Task goal
Output the lines of the data as a numbered list, from the beginning of the data through the line containing "mm) stereo speaker delivers rich and", inclusive, omitting blank lines and the pictures.

Data provided
┌──

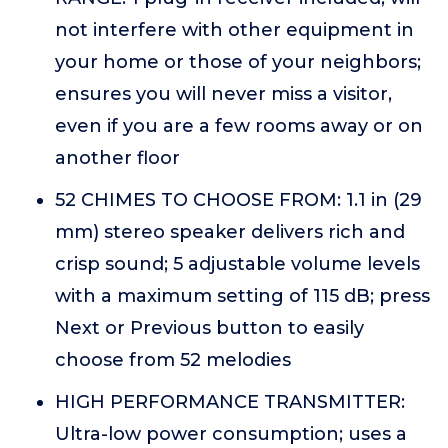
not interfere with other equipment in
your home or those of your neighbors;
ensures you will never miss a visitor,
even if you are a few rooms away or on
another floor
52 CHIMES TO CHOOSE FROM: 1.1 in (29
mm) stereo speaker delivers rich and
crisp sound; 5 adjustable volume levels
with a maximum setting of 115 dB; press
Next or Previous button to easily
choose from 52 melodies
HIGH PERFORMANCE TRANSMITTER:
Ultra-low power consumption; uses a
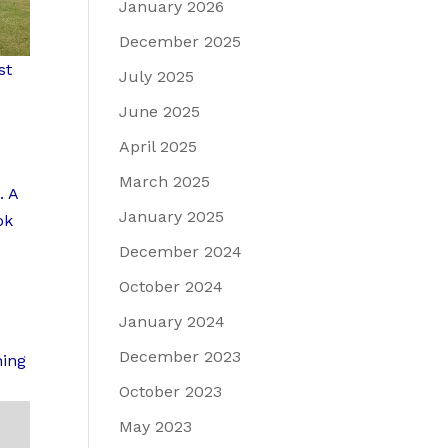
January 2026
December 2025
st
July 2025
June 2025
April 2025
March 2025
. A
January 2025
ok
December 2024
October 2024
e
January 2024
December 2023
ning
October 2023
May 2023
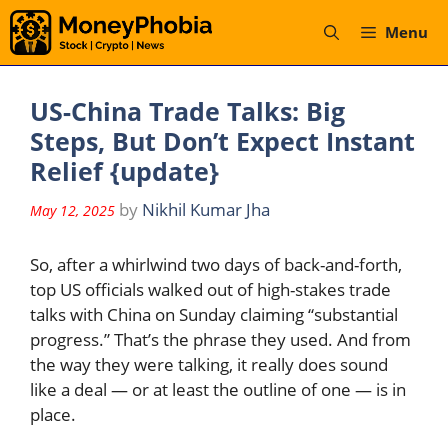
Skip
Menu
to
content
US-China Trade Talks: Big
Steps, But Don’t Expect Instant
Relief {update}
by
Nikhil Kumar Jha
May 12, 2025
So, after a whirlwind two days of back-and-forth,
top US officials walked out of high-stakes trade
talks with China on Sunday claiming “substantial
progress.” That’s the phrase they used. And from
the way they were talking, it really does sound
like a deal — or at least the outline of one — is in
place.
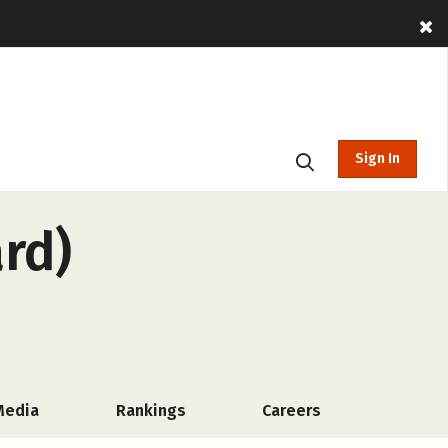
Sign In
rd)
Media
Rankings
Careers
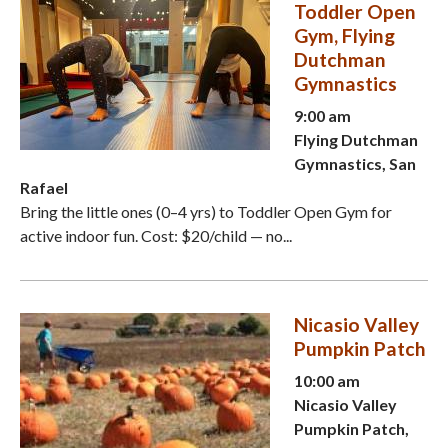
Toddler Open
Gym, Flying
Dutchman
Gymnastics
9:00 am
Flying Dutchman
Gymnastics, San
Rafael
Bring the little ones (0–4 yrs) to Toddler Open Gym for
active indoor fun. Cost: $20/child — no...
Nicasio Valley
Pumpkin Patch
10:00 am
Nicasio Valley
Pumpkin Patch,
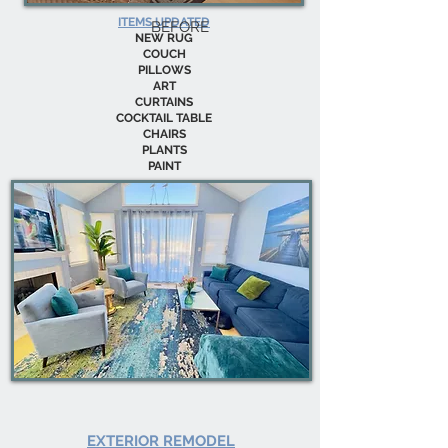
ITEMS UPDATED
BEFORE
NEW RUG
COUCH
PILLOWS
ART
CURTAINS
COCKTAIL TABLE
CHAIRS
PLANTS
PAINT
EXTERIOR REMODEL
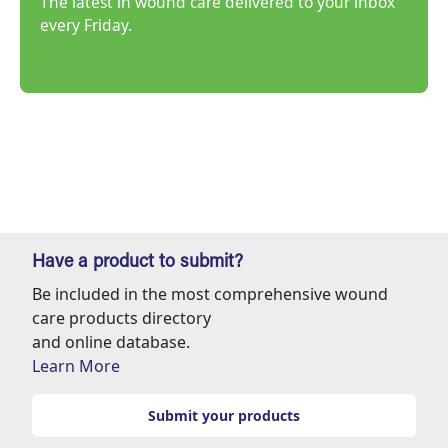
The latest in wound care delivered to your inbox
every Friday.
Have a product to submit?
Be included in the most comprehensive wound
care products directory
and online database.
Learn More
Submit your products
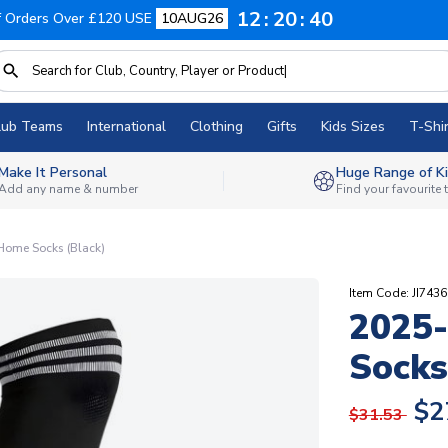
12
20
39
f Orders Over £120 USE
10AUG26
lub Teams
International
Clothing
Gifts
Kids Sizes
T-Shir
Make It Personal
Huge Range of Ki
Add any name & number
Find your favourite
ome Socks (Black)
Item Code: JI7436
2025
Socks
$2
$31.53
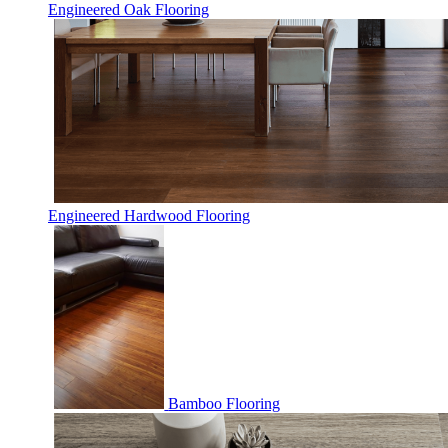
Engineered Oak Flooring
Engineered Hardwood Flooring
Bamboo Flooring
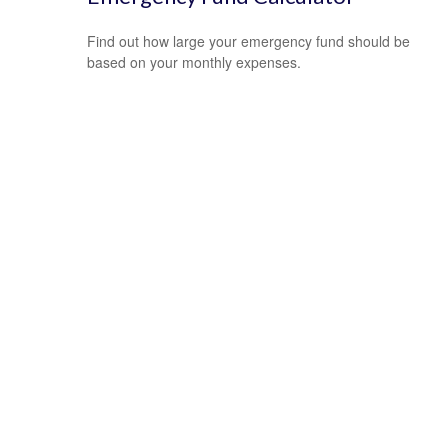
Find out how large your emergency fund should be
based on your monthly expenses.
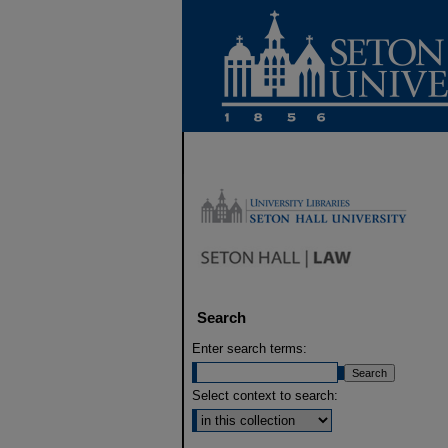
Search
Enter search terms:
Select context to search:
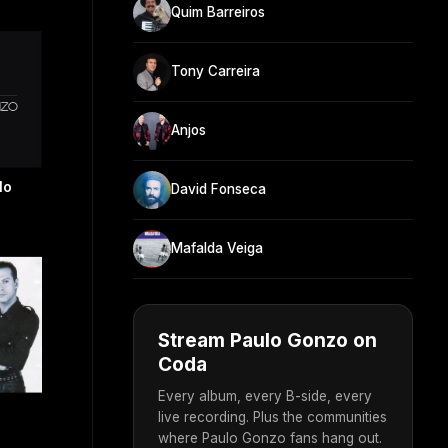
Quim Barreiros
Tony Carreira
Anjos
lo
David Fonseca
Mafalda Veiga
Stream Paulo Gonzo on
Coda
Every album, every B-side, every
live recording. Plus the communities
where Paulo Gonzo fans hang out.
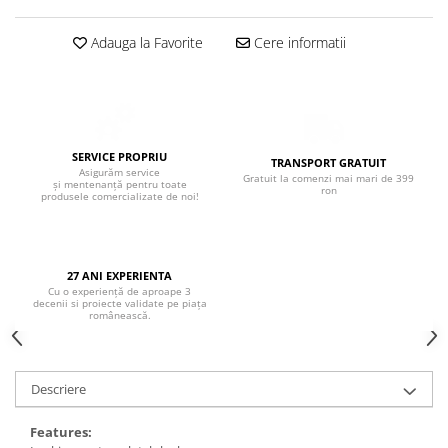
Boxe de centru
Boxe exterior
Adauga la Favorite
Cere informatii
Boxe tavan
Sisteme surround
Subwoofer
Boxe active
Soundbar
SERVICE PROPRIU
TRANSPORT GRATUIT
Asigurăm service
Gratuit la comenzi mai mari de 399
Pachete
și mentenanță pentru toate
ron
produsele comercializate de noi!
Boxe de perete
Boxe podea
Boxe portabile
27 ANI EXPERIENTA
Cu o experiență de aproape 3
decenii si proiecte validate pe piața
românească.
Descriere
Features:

└──

Response
1. not interfere with other equipment in
2. your home or those of your neighbors;
3. ensures you will never miss a visitor,
4. even if you are a few rooms away or on
5. another floor
6. 52 CHIMES TO CHOOSE FROM: 1.1 in (29
7. mm) stereo speaker delivers rich and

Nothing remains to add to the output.